Olmesartan for the Delay or Prevention of Microalbuminuria in Type 2 Diabetes
What is the effect of treatment with olmesartan on the occurrence of microalbuminuria in patients with type 2 diabetes and normoalbuminuria?
The investigators randomly assigned 4,447 patients with type 2 diabetes to receive olmesartan (at a dose of 40 mg once daily) or placebo for a median of 3.2 years. Additional antihypertensive drugs (except angiotensin-converting enzyme inhibitors or angiotensin-receptor blockers [ARBs]) were used as needed to lower blood pressure to <130/80 mm Hg. The primary outcome was the time to the first onset of microalbuminuria. The times to the onset of renal and cardiovascular events were analyzed as secondary endpoints.

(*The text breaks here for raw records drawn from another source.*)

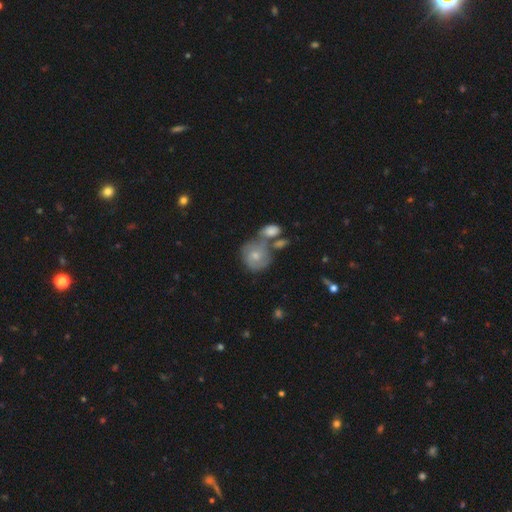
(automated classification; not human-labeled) smooth-or-featured: smooth: 48% | featured or disk: 45% | star or artifact: 7%
  merging: merger: 39% | none: 37% | minor disturbance: 16% | major disturbance: 8%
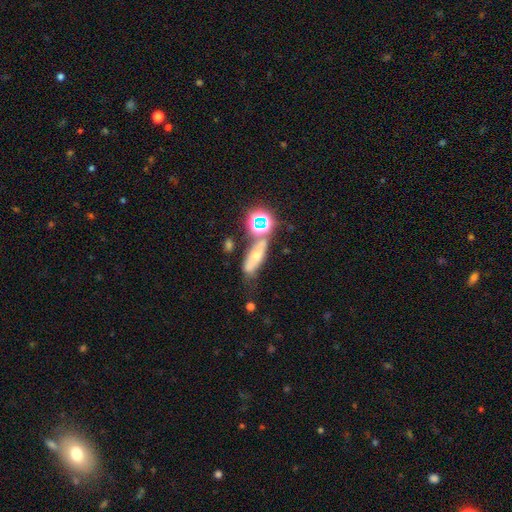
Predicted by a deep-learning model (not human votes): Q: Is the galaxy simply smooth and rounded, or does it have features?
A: smooth — 49%.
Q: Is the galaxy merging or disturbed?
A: none — 54%.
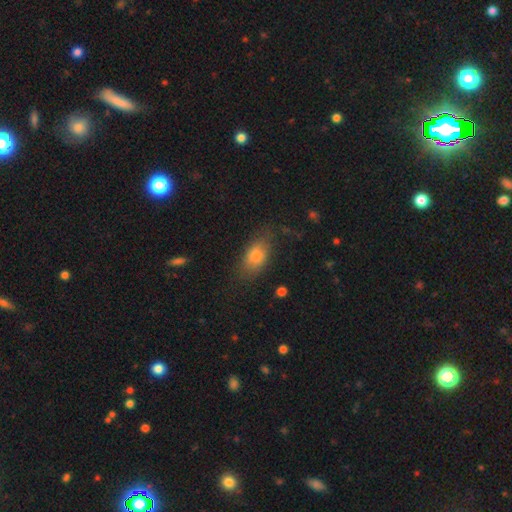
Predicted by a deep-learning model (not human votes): smooth-or-featured: smooth: 78% | featured or disk: 13% | star or artifact: 9%
  how-rounded: in between: 85% | cigar-shaped: 8% | round: 7%
  merging: none: 70% | minor disturbance: 21% | major disturbance: 8% | merger: 2%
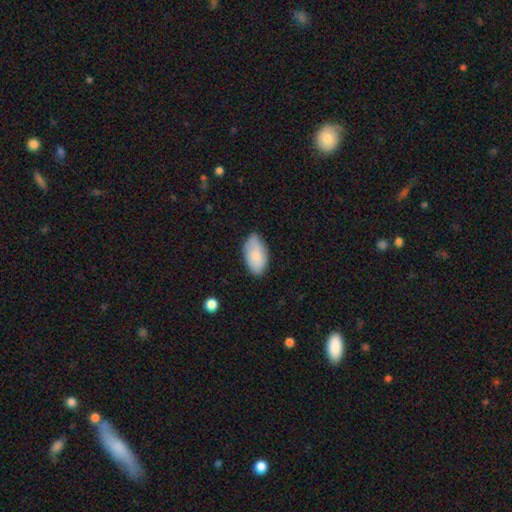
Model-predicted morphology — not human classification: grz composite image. It shows a smooth galaxy with no disk features (77%) that is in between round and cigar-shaped (95%). Merging: none (78%).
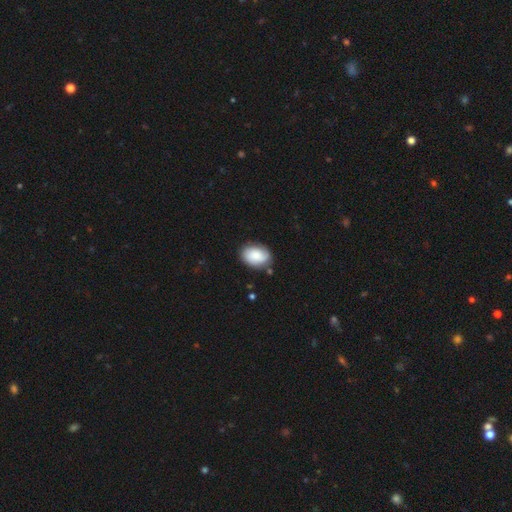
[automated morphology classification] A smooth galaxy with no disk features (74%) that is in between round and cigar-shaped (77%).

Vote fractions:
- Smooth or featured? smooth: 74% / featured or disk: 19% / star or artifact: 7%
- How rounded? in between: 77% / round: 22% / cigar-shaped: 1%
- Merging? none: 76% / minor disturbance: 17% / major disturbance: 4% / merger: 3%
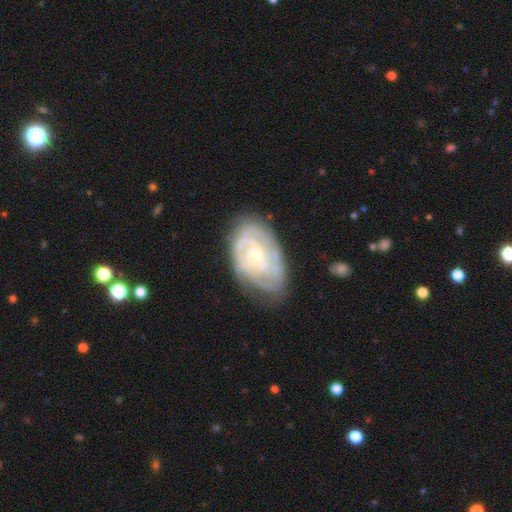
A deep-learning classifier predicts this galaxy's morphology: Smooth or featured?
  - featured or disk: 80% *
  - smooth: 15%
  - star or artifact: 5%
Edge-on disk?
  - no: 96% *
  - yes: 4%
Bar?
  - no: 64% *
  - weak: 30%
  - strong: 6%
Spiral arms?
  - yes: 88% *
  - no: 12%
Spiral winding?
  - tight: 67% *
  - medium: 26%
  - loose: 7%
Spiral arm count?
  - can't tell: 42% *
  - 2: 26%
  - 3: 17%
  - 4: 7%
  - 1: 4%
  - more than 4: 4%
Bulge size?
  - small: 58% *
  - moderate: 38%
  - large: 2%
  - none: 1%
  - dominant: 1%
Merging?
  - none: 68% *
  - minor disturbance: 22%
  - major disturbance: 8%
  - merger: 2%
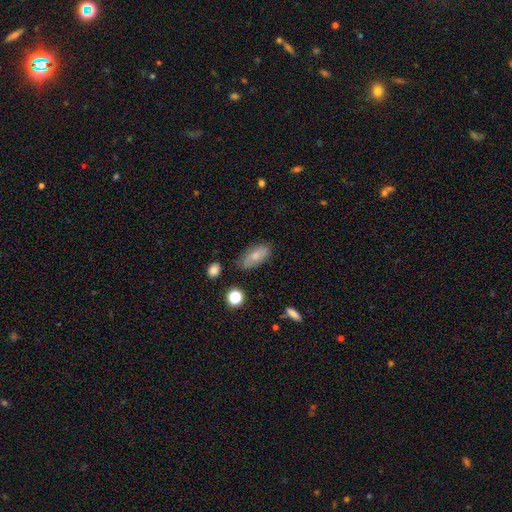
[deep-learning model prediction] smooth_or_featured: smooth (p=0.72) [alt: featured or disk p=0.19]
how_rounded: in between (p=0.86) [alt: cigar-shaped p=0.10]
merging: none (p=0.76) [alt: minor disturbance p=0.18]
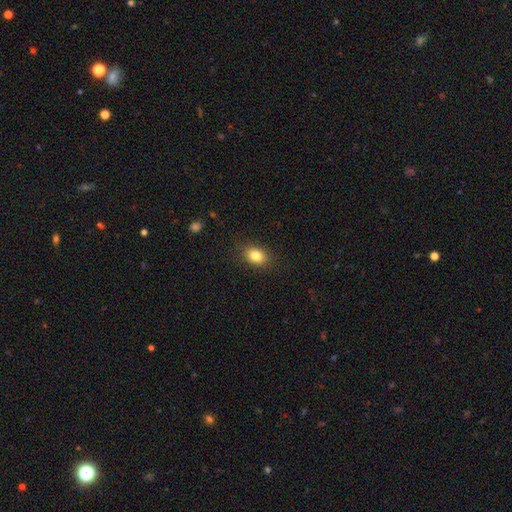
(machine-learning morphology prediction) Smooth or featured? Predicted: smooth (p=0.83). How rounded? Predicted: in between (p=0.69). Merging? Predicted: none (p=0.87).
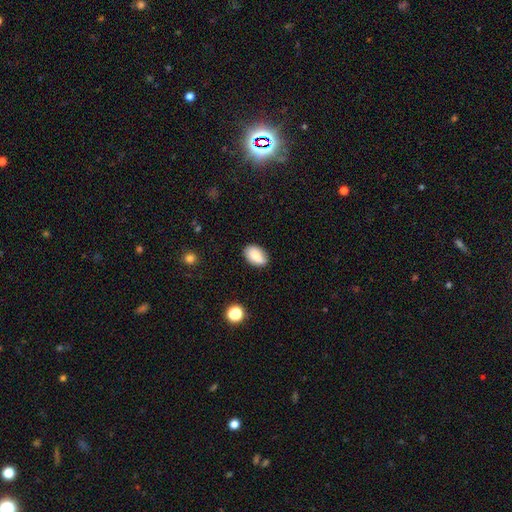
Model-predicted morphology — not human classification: smooth-or-featured: smooth: 80% | featured or disk: 12% | star or artifact: 8%
  how-rounded: in between: 90% | round: 9% | cigar-shaped: 2%
  merging: none: 81% | minor disturbance: 15% | major disturbance: 3% | merger: 2%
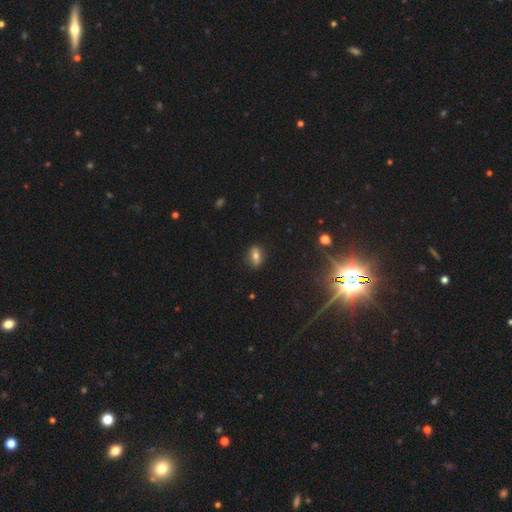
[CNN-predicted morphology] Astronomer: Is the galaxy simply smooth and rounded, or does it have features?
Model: smooth — 68%.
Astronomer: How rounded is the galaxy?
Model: in between — 75%.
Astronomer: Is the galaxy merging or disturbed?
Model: none — 85%.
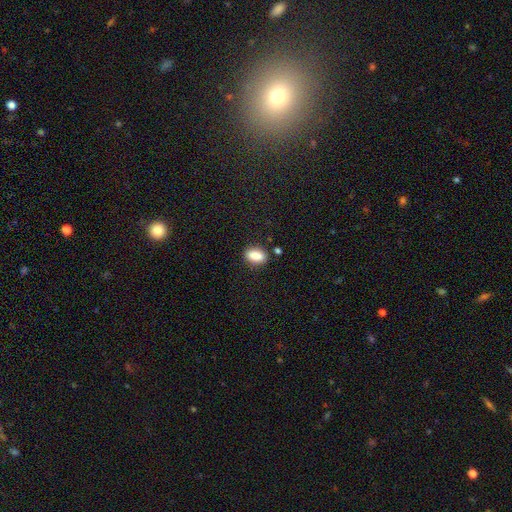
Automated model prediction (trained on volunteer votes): Smooth or featured?
  - smooth: 88% *
  - star or artifact: 8%
  - featured or disk: 4%
How rounded?
  - in between: 86% *
  - round: 10%
  - cigar-shaped: 4%
Merging?
  - none: 82% *
  - minor disturbance: 11%
  - merger: 4%
  - major disturbance: 3%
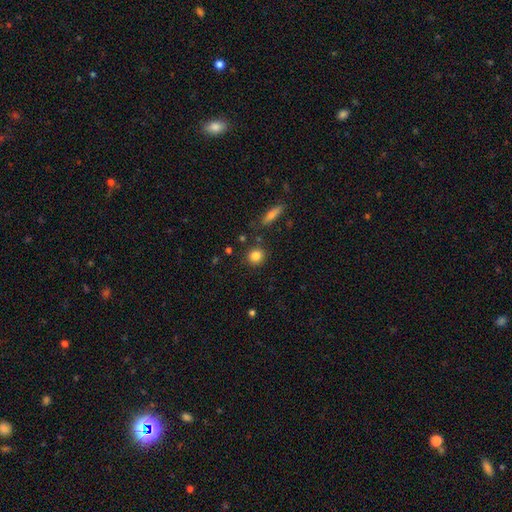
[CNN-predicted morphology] A smooth galaxy with no disk features (83%) that is round (85%).

Vote fractions:
- Smooth or featured? smooth: 83% / star or artifact: 10% / featured or disk: 7%
- How rounded? round: 85% / in between: 13% / cigar-shaped: 2%
- Merging? none: 85% / minor disturbance: 8% / merger: 4% / major disturbance: 3%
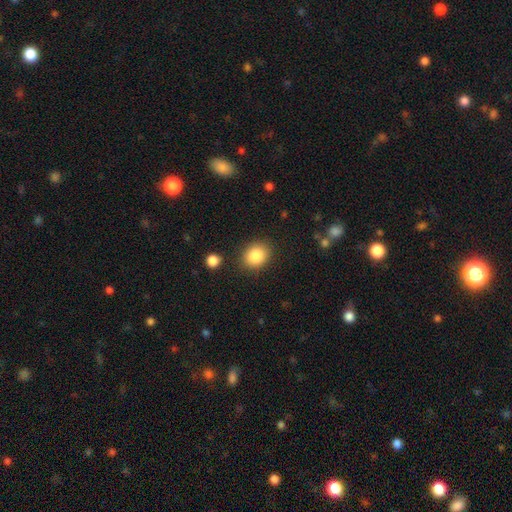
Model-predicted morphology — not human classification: type=smooth (87%); roundness=round (50%); merging=none (86%).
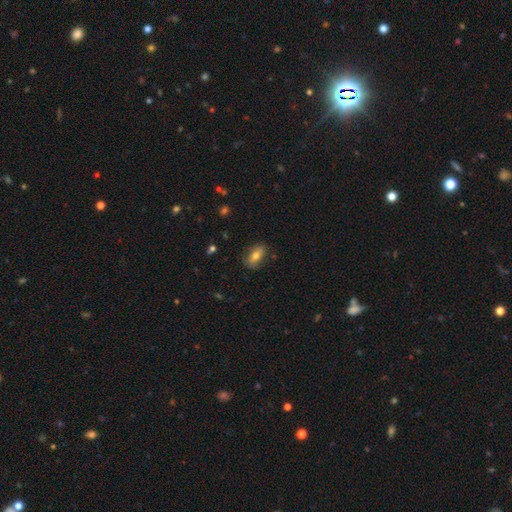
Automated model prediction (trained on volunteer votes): A smooth galaxy with no disk features (67%) that is in between round and cigar-shaped (83%).

Vote fractions:
- Smooth or featured? smooth: 67% / featured or disk: 25% / star or artifact: 8%
- How rounded? in between: 83% / cigar-shaped: 10% / round: 6%
- Merging? none: 78% / minor disturbance: 17% / major disturbance: 4% / merger: 1%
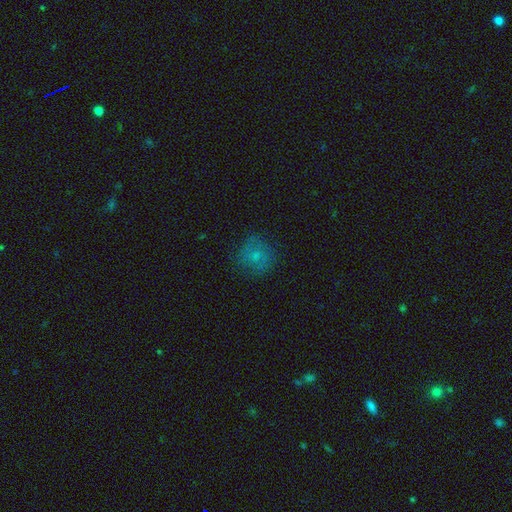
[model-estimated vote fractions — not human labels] Smooth or featured? smooth (61%)
How rounded? round (84%)
Merging? none (73%)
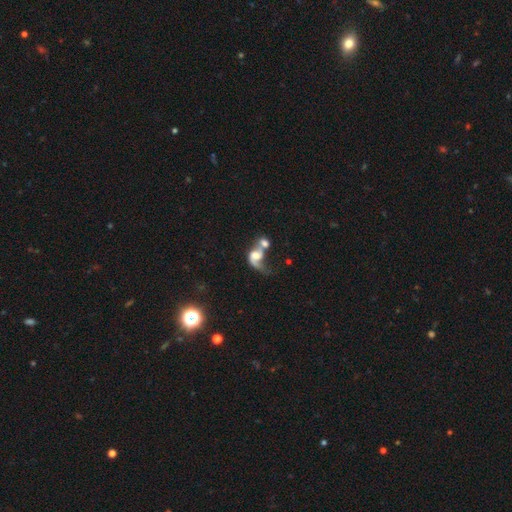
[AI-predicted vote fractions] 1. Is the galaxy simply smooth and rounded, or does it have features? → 55% featured or disk, 35% smooth, 10% star or artifact.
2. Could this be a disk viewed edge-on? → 97% no, 3% yes.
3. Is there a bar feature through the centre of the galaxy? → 69% no, 25% weak, 6% strong.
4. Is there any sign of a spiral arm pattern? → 74% yes, 26% no.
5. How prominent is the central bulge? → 31% large, 29% moderate, 17% small, 15% none, 8% dominant.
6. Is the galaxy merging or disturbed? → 64% merger, 19% major disturbance, 10% none, 6% minor disturbance.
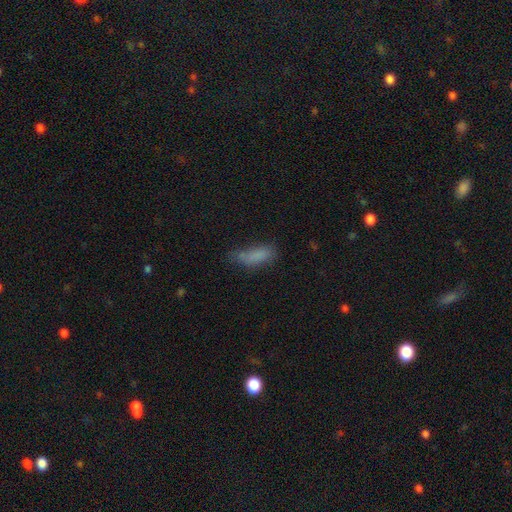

The target blood pressure (<130/80 mm Hg) was achieved in nearly 80% of the patients taking olmesartan and 71% taking placebo; blood pressure measured in the clinic was lower by 3.1/1.9 mm Hg in the olmesartan group than in the placebo group. Microalbuminuria developed in 8.2% of the patients in the olmesartan group (178 of 2,160 patients who could be evaluated) and 9.8% in the placebo group (210 of 2,139); the time to the onset of microalbuminuria was increased by 23% with olmesartan (hazard ratio for onset of microalbuminuria, 0.77; 95% confidence interval, 0.63-0.94; p = 0.01). The serum creatinine level doubled in 1% of the patients in each group. Slightly fewer patients in the olmesartan group than in the placebo group had nonfatal cardiovascular events—81 of 2,232 patients (3.6%) compared with 91 of 2,215 patients (4.1%) (p = 0.37), but a greater number had fatal cardiovascular events—15 patients (0.7%) compared with 3 patients (0.1%) (p = 0.01), a difference that was attributable in part to a higher rate of death from cardiovascular causes in the olmesartan group than in the placebo group among patients with pre-existing coronary heart disease (11 of 564 patients [2.0%] vs. 1 of 540 [0.2%], p = 0.02).
The authors concluded that olmesartan was associated with a delayed onset of microalbuminuria.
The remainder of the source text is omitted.